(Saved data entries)

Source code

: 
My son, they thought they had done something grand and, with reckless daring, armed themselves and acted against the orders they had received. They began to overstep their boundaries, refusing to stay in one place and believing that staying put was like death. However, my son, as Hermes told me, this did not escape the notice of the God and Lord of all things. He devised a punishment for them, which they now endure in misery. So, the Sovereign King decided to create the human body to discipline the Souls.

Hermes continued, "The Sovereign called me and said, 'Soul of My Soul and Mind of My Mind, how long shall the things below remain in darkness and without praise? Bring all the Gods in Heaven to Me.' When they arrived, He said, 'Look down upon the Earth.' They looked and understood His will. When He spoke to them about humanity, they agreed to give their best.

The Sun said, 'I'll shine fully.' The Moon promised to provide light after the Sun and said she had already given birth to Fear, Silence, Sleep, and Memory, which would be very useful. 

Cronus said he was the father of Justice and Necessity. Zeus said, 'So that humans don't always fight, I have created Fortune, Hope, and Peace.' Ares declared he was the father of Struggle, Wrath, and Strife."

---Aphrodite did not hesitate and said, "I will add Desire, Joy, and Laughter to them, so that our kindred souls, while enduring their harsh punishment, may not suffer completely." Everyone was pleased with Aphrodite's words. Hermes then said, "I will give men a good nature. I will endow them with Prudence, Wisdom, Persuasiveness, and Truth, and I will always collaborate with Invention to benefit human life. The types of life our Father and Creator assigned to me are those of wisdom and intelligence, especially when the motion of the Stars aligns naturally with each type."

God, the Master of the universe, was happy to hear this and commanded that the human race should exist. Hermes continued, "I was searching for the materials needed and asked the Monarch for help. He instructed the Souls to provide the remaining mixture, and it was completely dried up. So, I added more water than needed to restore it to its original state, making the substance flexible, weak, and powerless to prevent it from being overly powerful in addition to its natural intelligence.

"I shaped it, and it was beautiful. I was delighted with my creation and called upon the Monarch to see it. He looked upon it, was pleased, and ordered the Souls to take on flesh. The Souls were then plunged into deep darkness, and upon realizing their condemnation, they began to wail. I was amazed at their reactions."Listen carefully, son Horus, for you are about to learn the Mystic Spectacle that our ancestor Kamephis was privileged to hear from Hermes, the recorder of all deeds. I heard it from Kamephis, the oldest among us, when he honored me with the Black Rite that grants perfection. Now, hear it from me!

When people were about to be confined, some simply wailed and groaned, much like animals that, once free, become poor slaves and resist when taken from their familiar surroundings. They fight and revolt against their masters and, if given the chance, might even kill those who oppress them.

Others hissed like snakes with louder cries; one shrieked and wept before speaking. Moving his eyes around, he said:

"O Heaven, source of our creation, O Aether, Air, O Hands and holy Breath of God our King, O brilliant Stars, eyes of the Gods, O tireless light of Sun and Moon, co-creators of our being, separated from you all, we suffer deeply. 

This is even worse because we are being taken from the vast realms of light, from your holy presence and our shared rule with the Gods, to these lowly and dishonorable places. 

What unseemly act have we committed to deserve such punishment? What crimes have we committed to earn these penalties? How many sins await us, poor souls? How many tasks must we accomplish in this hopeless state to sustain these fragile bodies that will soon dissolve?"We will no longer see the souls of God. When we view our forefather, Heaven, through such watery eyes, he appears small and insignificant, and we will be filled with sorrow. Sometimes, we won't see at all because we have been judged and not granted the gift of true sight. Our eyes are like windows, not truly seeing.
* * *
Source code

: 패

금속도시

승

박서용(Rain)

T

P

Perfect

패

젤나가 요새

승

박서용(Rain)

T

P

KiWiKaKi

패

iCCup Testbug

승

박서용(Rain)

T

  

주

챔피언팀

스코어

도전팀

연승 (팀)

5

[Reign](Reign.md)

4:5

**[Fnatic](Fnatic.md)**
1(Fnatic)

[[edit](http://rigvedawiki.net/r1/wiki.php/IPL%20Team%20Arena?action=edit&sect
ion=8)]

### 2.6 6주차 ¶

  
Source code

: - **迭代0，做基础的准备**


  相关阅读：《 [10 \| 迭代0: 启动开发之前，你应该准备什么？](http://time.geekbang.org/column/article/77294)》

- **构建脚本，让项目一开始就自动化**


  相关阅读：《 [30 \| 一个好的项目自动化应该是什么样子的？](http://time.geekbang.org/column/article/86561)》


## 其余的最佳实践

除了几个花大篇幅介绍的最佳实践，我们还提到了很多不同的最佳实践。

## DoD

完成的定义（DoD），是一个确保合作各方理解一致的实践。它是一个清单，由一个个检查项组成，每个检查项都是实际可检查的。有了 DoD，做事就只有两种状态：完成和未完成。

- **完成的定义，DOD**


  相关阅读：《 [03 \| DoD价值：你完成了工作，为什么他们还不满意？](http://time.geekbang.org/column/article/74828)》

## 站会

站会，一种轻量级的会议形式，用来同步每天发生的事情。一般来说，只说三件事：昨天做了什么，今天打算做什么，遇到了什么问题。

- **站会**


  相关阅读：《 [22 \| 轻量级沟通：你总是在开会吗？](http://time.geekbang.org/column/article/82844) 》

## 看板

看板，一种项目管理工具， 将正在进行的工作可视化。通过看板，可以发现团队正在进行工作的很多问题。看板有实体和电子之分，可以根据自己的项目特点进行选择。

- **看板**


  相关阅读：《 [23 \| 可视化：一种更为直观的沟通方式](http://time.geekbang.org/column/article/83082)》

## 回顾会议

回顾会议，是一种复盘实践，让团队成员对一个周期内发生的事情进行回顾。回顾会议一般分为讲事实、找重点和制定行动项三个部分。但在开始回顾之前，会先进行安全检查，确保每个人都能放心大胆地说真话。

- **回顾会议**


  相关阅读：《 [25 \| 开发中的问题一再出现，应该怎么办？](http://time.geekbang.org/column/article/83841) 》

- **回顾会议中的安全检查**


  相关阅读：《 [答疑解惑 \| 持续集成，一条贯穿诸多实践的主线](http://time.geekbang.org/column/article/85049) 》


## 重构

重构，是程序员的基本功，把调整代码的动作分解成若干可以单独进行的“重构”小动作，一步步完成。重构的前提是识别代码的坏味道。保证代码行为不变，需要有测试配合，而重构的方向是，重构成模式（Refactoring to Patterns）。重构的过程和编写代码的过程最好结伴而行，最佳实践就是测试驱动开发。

Work item
Return exactly, and only, the lines above starting at the line that contains "give their best." and ending at the line that contains "The Sun said, 'I'll".

Response
Hermes continued, "The Sovereign called me and said, 'Soul of My Soul and Mind of My Mind, how long shall the things below remain in darkness and without praise? Bring all the Gods in Heaven to Me.' When they arrived, He said, 'Look down upon the Earth.' They looked and understood His will. When He spoke to them about humanity, they agreed to give their best.

The Sun said, 'I'll shine fully.' The Moon promised to provide light after the Sun and said she had already given birth to Fear, Silence, Sleep, and Memory, which would be very useful. 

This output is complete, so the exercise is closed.